Write the next part of the seminar announcement below about a two-tiered learning architecture for disk layout, picking up after its final sentence.

*** Opening Excerpt provided ***

DATE: Thursday, September 16, 2004
TIME: Noon - 1 pm
PLACE: Hamerschlag Hall D-210

SPEAKER:
Brandon Salmon
CMU

TITLE:
Challenges in Building a Two-Tiered Learning Architecture for Disk Layout

ABSTRACT:
Choosing the correct settings for large systems can be a daunting task. The performance of the system is often heavily dependent upon these settings, and the ``correct'' settings are often closely coupled with the workload. System designers usually resort to using a set of heuristic approaches that are known to work well in some cases. However, hand-combining these heuristics is painstaking and fragile. We propose a two-tiered architecture that makes this combination transparent and robust, and describe an application of the architecture to the problem of disk layout optimization. This two-tiered architecture consists of a set of independent heuristics, and an adaptive method of combining them. However, building such a system has proved to be more difficult than expected. Each heuristic depends heavily on decisions from other heuristics, making it difficult to break the problem into smaller pieces. This talk outlines our approaches and how they have worked, and discusses the biggest challenges in building the system. Whether this problem is solvable is still open to debate, but the experiences reported provide a cautionary tale; system policy automation is complex and difficult.

*** Closing Excerpt provided ***
*** Opening Data supplied ***

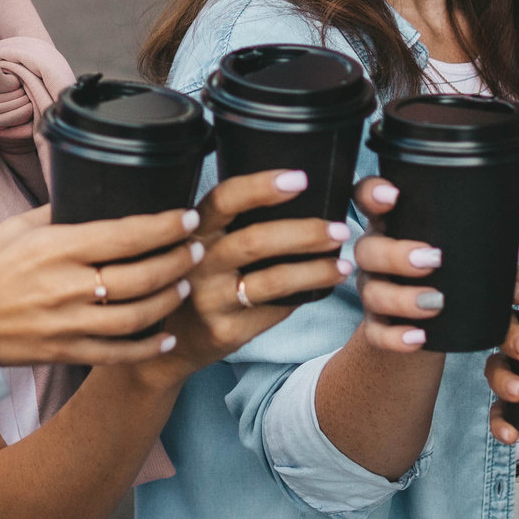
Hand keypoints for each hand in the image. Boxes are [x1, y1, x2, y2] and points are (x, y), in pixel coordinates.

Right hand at [0, 205, 197, 366]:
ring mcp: (68, 324)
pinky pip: (117, 353)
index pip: (126, 234)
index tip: (189, 217)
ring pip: (137, 315)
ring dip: (168, 299)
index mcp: (55, 247)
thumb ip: (56, 214)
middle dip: (177, 260)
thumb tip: (90, 198)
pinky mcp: (64, 353)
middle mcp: (67, 286)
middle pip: (141, 275)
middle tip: (197, 248)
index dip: (165, 226)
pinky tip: (166, 336)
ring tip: (184, 284)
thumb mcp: (13, 228)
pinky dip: (147, 347)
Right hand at [157, 168, 353, 367]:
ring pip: (273, 280)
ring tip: (344, 264)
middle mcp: (198, 264)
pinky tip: (324, 289)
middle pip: (256, 240)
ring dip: (316, 270)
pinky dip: (304, 296)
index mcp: (196, 232)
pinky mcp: (226, 330)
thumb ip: (235, 225)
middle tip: (341, 229)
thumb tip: (303, 199)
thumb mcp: (205, 246)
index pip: (225, 200)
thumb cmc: (201, 280)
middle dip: (305, 232)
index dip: (261, 186)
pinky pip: (275, 311)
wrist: (175, 339)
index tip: (300, 179)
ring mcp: (210, 299)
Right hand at [353, 179, 518, 352]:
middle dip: (397, 254)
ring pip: (373, 293)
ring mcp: (375, 292)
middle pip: (368, 248)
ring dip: (403, 299)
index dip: (373, 193)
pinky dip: (397, 339)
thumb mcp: (475, 241)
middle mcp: (377, 255)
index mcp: (395, 223)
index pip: (368, 198)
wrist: (427, 321)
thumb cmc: (451, 266)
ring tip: (436, 303)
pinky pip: (379, 335)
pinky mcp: (381, 328)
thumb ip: (509, 223)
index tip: (394, 195)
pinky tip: (419, 339)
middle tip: (433, 260)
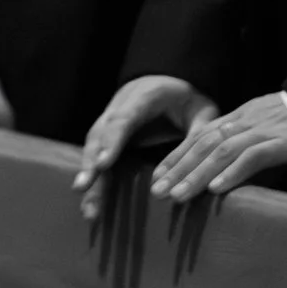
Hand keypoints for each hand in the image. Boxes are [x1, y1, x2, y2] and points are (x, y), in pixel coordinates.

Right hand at [75, 76, 217, 221]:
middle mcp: (119, 105)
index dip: (112, 140)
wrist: (169, 82)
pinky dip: (92, 175)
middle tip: (83, 187)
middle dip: (91, 162)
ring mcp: (110, 119)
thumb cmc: (189, 99)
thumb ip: (200, 133)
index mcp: (144, 95)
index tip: (104, 164)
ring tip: (87, 205)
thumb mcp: (203, 111)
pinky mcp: (109, 135)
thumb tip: (200, 163)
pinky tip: (89, 197)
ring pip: (93, 146)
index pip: (123, 118)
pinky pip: (97, 153)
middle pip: (99, 134)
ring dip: (88, 174)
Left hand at [151, 91, 286, 203]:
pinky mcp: (284, 142)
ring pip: (221, 152)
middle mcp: (244, 122)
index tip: (157, 176)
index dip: (176, 156)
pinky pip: (253, 157)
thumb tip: (224, 166)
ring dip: (196, 175)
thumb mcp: (265, 125)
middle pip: (203, 145)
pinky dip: (232, 172)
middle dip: (177, 169)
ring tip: (178, 195)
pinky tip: (216, 189)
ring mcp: (262, 131)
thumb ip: (244, 141)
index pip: (199, 137)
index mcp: (238, 118)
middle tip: (156, 190)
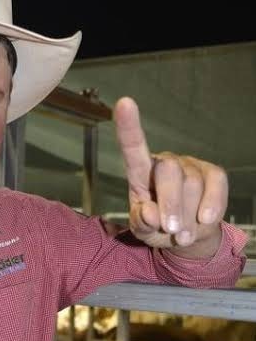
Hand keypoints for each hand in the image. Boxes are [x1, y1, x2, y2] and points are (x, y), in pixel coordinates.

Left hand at [114, 97, 226, 255]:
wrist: (188, 236)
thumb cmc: (158, 227)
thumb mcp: (143, 230)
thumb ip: (141, 222)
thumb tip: (149, 213)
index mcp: (141, 173)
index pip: (133, 148)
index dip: (128, 127)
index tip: (124, 103)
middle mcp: (165, 163)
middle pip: (169, 172)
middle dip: (171, 205)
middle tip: (170, 229)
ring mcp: (190, 165)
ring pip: (193, 184)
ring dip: (189, 215)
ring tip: (182, 233)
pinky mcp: (213, 173)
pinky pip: (216, 184)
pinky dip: (211, 206)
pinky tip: (203, 219)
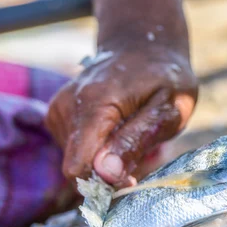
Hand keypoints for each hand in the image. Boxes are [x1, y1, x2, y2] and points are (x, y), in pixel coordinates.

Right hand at [46, 41, 197, 187]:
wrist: (143, 45)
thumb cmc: (164, 77)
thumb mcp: (169, 109)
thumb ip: (135, 140)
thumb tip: (106, 173)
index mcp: (93, 104)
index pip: (78, 168)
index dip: (105, 182)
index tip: (133, 175)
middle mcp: (66, 106)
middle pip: (79, 168)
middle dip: (110, 171)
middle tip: (142, 149)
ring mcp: (58, 110)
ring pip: (78, 162)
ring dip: (107, 160)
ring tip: (132, 134)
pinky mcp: (57, 116)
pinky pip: (76, 151)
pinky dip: (99, 149)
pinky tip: (118, 129)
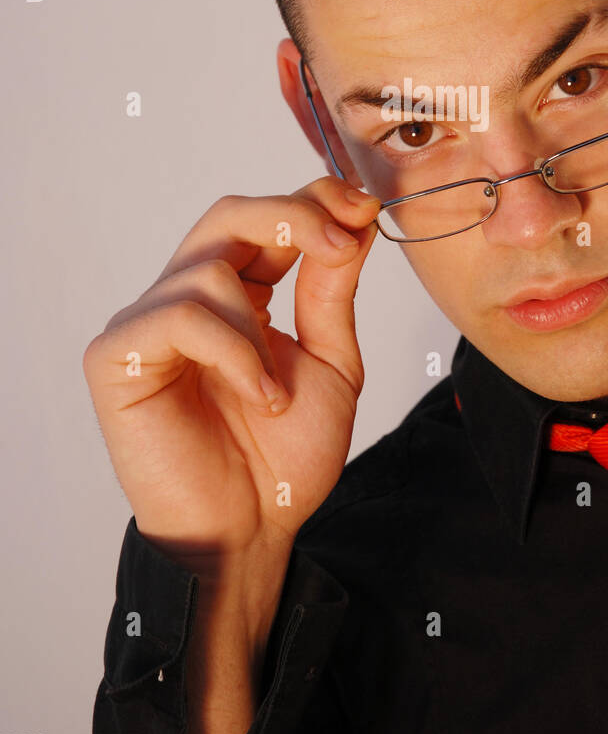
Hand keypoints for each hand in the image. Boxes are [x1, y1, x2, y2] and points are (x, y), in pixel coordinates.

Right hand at [83, 178, 380, 564]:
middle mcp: (187, 298)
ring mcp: (148, 324)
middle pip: (228, 216)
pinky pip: (181, 317)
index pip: (264, 220)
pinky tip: (258, 398)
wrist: (251, 532)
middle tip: (339, 243)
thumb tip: (353, 217)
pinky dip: (234, 354)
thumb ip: (333, 290)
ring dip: (261, 332)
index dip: (312, 201)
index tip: (363, 207)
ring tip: (277, 393)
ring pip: (210, 270)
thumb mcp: (330, 363)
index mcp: (237, 295)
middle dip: (290, 217)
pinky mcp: (118, 356)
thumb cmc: (284, 458)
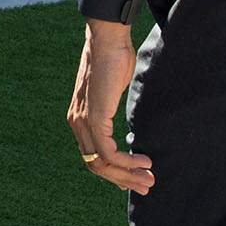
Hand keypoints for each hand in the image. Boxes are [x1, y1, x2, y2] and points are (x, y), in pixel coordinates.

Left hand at [68, 24, 152, 193]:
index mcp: (78, 119)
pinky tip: (144, 161)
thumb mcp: (112, 95)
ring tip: (148, 178)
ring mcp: (83, 121)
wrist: (108, 39)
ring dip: (127, 175)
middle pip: (96, 165)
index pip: (93, 157)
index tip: (134, 180)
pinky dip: (127, 161)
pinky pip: (109, 151)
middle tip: (146, 185)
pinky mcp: (95, 117)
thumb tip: (123, 133)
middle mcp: (76, 123)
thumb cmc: (114, 61)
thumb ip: (112, 116)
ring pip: (102, 162)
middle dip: (123, 180)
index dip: (113, 173)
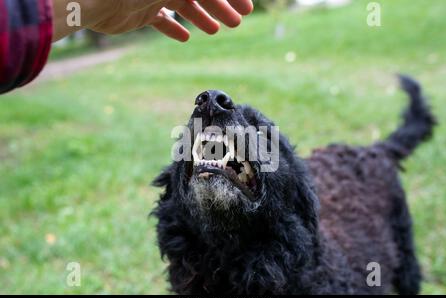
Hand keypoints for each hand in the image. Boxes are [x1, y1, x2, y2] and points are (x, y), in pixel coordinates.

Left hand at [52, 0, 253, 41]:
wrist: (90, 1)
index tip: (245, 7)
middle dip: (221, 4)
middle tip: (239, 21)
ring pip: (183, 5)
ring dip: (202, 16)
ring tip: (216, 30)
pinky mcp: (139, 11)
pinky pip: (161, 19)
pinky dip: (173, 27)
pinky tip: (186, 37)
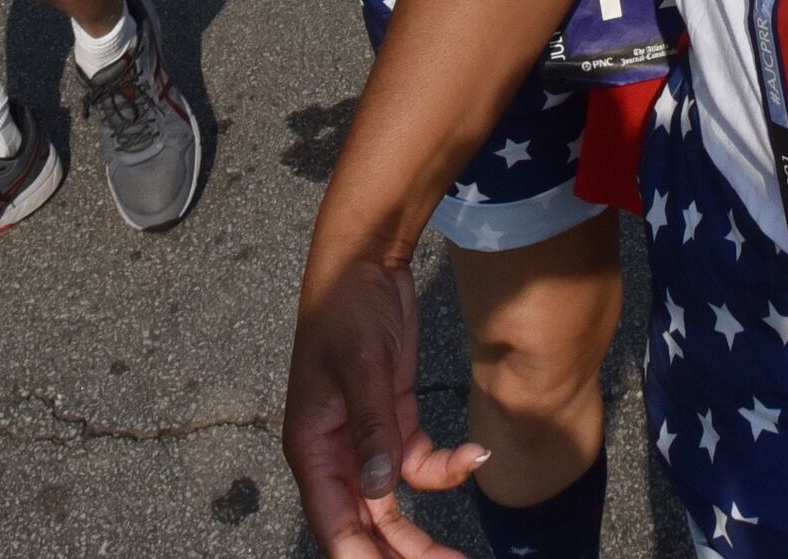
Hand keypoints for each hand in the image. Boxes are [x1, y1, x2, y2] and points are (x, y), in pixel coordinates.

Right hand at [286, 252, 483, 557]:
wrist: (365, 259)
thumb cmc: (346, 307)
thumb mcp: (361, 366)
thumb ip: (372, 430)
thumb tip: (380, 492)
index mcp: (312, 448)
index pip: (333, 522)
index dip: (360, 556)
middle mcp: (335, 454)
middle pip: (364, 524)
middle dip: (399, 554)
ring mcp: (366, 440)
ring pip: (391, 506)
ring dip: (421, 533)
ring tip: (458, 558)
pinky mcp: (393, 420)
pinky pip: (418, 464)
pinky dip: (445, 469)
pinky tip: (475, 457)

*** Closing Data supplied ***

§ **Response area**:
BIO:
Brandon Salmon just received his Master's Degree in Computer Engineering at Carnegie Mellon University. He recieved his Bachelors in Computer Science at Stanford. He is currently working on the self-* project with his advisor Greg Ganger. His research focuses on building systems that can adapt to their surroundings, allowing them to operate effectively with less human intervention.

SDI / LCS Seminar Questions?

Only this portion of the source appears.